Although the White House announced that China had agreed to resume exports in exchange for reduced U.S. restrictions on certain American goods, the ground reality tells a different story. Export licenses are now limited to six months, and applicants must submit highly sensitive commercial details—such as magnet integration designs and buyer contacts—raising red flags for many Western firms. When companies decline to provide such data, licenses are often denied or stalled for 45 days or more.
“Yes, the export restrictions have been paused on paper. However, ground reality is completely different,” said Neha Mukherjee of Benchmark Mineral Intelligence, citing chronic bureaucratic delays.
Chinese officials claim they’ve approved “a certain number” of licenses, but industry insiders say approvals favor large, state-backed magnet companies. Smaller Chinese producers are suffering under the export squeeze and some are trying to collaborate with foreign buyers to bypass restrictions—such as promoting less-powerful magnets not subject to the controls.

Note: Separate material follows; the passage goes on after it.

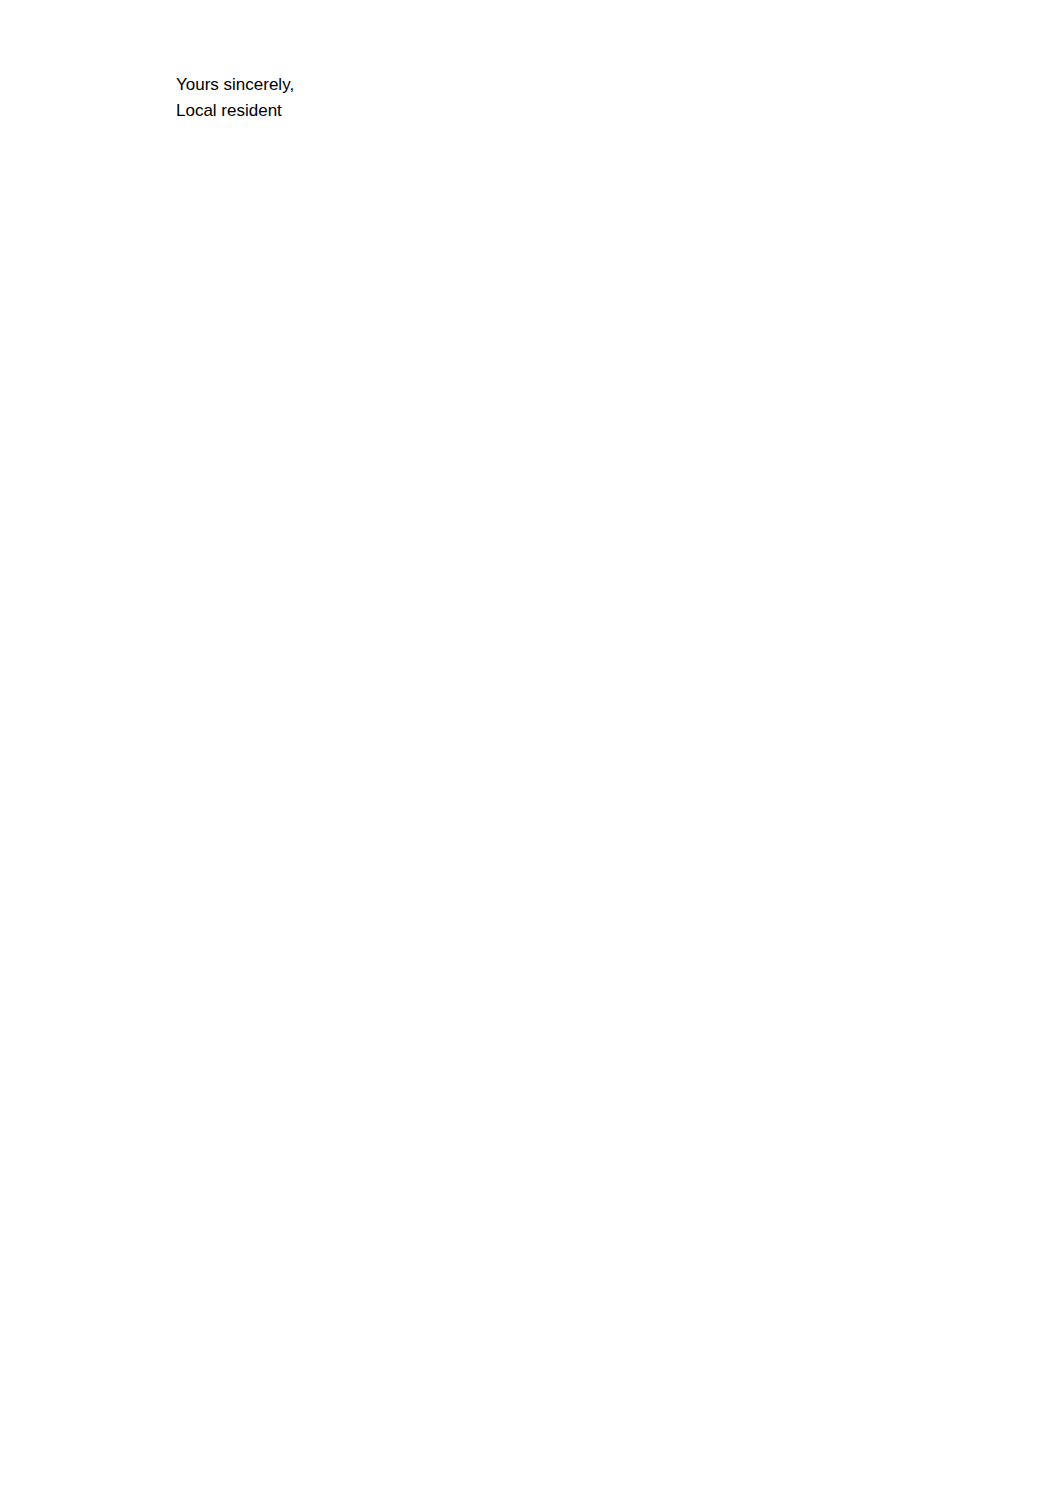Yours sincerely,
Local resident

However, these substitutes are often inadequate for high-performance applications like automotive motors, AI servers, and defense systems. Some manufacturers have begun redesigning their products, while others are resorting to expensive airfreight to keep assembly lines alive. As one U.S. importer put it, “These are the things you don’t hear about, how much money it is taking to keep these factories running, you know, limping along.”
Meanwhile, Europe is growing more vocal. Germany’s top industry association recently called on its government to challenge Beijing’s tactics, warning that “licensing procedures must not be used as a means of exerting political pressure.”
All signs point to a calculated effort by Beijing to maintain leverage over the West—despite public commitments to ease trade. With China controlling 90% of global supply for these crucial materials, the U.S. and its allies are now forced to confront a familiar truth: when it comes to rare earths, China holds the cards, and it’s not afraid to play them.